Mixed reactions to landmark demolition
The scheduled demolition this week of an Edwardian house that has fallen into disrepair, has received a mixed reception from the local community.
Once home to Woodvale MP John William Nixon,‘Woodvale House’ on the lower Ballygomartin Road is to be knocked down to make way for a nursing home.
Shankill DUP Councillor Brian Kingston has expressed his disappointment at the loss of what was a “grand dwelling” overlooking Woodvale Park. “Its deterioration and pending demolition is a great loss to the built heritage of the Woodvale / Ballygomartin area. Sadly it has been derelict for many years and has deteriorated into a dangerous condition.
“Its most famous former resident was John William Nixon, a District Inspector in the Royal Irish/Ulster Constabulary, in the years before and after partition. Nixon, originally from Co Cavan, went on to represent Woodvale constituency on the Belfast Corporation and at Stormont as an independent Unionist MP from 1929 until his death in 1949,” he said.

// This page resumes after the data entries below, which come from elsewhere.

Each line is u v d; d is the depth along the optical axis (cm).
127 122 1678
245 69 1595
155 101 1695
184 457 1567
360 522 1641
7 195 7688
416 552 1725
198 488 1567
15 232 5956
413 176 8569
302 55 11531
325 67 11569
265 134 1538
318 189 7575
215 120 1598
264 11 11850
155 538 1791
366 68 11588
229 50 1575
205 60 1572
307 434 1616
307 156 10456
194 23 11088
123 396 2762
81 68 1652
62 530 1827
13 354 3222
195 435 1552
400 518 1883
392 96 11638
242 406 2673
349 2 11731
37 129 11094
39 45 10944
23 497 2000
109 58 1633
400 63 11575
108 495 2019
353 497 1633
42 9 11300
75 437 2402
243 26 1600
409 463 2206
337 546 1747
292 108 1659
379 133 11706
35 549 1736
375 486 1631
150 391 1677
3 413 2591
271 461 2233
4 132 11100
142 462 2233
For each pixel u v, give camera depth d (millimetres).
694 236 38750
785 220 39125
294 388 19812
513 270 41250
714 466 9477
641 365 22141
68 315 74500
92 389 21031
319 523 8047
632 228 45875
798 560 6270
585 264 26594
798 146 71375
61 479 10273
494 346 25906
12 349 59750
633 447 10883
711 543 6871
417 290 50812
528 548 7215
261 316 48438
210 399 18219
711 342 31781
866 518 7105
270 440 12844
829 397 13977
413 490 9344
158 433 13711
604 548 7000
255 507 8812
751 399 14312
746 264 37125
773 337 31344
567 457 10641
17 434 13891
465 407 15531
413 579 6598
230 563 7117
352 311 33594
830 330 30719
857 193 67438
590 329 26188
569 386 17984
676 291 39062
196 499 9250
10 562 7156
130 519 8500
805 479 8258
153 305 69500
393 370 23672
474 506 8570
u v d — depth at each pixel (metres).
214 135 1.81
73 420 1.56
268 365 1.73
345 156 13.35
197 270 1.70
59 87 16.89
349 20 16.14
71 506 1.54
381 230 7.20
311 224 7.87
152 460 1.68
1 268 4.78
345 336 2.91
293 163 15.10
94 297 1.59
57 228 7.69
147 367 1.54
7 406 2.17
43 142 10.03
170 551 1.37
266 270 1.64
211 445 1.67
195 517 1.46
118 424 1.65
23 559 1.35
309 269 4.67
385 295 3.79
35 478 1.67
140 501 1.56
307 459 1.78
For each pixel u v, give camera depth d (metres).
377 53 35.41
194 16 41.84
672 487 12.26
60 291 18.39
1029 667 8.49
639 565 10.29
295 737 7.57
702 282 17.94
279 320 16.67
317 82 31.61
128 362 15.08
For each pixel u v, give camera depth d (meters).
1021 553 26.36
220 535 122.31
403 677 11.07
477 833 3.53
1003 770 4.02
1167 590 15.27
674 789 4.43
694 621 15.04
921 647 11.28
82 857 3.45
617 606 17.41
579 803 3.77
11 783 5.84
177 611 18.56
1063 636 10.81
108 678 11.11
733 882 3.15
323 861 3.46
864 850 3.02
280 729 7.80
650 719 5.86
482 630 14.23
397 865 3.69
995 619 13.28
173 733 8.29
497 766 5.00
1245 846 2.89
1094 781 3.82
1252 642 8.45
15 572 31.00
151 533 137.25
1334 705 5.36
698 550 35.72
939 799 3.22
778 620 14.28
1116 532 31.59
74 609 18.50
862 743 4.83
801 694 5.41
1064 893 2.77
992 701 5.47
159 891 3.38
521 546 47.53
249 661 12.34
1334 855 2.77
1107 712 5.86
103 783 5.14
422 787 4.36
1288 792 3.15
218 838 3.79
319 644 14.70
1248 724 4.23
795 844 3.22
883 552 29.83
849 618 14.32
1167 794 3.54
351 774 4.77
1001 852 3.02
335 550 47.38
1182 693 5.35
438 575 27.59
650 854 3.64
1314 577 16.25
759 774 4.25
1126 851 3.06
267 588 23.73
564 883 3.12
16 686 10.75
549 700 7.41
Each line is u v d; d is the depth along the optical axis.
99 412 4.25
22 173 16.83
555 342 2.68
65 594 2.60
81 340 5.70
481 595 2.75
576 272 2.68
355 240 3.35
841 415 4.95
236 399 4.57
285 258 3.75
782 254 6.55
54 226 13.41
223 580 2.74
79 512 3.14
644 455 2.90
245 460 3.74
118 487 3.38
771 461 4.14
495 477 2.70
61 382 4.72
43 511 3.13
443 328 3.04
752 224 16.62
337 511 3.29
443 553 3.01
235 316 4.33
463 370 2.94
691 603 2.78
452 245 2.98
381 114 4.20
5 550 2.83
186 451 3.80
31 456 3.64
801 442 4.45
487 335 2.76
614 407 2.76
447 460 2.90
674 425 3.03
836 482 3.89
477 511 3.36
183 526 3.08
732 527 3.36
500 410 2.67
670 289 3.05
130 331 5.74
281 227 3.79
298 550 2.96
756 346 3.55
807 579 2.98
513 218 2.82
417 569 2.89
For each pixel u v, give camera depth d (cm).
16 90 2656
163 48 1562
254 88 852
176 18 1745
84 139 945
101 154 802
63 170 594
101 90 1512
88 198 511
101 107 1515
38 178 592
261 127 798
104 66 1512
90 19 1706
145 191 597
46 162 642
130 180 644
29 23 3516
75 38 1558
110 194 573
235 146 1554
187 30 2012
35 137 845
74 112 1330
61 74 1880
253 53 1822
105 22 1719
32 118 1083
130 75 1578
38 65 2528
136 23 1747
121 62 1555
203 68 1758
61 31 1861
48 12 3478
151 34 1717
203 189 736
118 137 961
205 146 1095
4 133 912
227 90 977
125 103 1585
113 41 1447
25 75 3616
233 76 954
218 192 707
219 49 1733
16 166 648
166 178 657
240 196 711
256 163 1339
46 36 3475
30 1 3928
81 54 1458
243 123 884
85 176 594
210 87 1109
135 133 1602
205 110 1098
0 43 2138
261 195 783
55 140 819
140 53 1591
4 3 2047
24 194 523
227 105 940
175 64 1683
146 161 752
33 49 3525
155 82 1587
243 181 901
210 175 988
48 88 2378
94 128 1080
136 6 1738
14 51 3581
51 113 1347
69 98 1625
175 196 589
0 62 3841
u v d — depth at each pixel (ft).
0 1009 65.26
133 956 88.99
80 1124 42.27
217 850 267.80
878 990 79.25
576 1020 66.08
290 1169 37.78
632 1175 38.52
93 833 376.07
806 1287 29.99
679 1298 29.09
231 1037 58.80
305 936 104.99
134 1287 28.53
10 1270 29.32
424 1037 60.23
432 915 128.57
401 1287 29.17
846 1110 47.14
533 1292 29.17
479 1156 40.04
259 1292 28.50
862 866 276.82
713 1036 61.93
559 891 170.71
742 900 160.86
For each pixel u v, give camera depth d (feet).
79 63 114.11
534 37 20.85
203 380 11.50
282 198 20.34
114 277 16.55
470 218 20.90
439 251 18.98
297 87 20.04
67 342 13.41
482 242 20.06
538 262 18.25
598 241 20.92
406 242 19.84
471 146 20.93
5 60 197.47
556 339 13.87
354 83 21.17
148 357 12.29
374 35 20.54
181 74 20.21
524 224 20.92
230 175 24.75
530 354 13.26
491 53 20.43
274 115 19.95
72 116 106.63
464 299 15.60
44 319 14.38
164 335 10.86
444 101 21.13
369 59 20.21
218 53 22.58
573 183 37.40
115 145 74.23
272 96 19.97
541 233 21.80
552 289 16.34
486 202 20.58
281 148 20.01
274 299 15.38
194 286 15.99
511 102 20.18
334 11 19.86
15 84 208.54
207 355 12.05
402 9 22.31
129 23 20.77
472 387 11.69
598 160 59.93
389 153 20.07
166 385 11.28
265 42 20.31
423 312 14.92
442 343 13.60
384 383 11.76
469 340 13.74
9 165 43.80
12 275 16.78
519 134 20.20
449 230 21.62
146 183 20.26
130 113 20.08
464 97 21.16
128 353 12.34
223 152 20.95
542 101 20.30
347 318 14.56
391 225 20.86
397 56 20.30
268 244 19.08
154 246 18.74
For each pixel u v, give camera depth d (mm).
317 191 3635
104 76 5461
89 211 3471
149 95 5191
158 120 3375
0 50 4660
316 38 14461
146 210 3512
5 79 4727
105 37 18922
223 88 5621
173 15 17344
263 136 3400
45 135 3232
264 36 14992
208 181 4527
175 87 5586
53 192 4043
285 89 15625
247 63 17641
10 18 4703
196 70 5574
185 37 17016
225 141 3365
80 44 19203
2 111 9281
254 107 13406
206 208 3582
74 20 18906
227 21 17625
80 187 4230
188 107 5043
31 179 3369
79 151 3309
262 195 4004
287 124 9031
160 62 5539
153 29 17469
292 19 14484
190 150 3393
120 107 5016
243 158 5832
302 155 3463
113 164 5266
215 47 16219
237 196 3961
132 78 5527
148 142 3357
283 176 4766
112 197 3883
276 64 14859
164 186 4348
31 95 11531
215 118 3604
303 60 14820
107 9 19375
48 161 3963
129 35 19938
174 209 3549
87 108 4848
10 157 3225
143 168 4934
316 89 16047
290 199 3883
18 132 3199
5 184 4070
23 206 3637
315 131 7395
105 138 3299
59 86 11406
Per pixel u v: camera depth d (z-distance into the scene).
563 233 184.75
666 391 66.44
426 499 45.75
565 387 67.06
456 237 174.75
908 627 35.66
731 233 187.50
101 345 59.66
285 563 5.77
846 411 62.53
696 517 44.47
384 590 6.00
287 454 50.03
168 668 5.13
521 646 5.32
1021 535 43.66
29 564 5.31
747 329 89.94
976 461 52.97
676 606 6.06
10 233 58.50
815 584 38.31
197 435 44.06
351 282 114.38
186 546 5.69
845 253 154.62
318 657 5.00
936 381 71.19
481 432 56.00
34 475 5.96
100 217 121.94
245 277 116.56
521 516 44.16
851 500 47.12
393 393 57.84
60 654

“He was known as a strong local character and was awarded the MBE in 1923 ‘for services rendered during the troubled period’. He was accused by some writers of involvement in sectarian murder, claims which he successfully contested as libellous in court.
“Plans are being brought forward to build a replacement nursing home on the site, which I trust will be in keeping with the character of the area. Perhaps an image of Woodvale House can be included within the new premises as a reminder of the once grand and historic villa which preceded it at this prime location.”
Mr Nixon served as District Inspector for the Royal Irish Constabulary (RIC) and Ulster Special Constabulary (USC) at the time of the McMahon murders in 1922 when six Catholic civilians — including five members of one family — were killed in their home.
It was reported that they were shot dead by members of the USC and RIC in retaliation for the IRA’s shooting of two policemen days earlier. The dead were aged between 15 and 50.
Sinn Fein Councillor Conor Maskey said it was widely suspected that Mr Nixon was involved in the McMahon murders.
“This isn’t an issue about whether or not a historical building should be retained because part of the background of this is particularly drenched in controversy. The fact that a very large number of units are going to be created on this site to house older people is something we should all welcome and embrace rather than try to stifle.”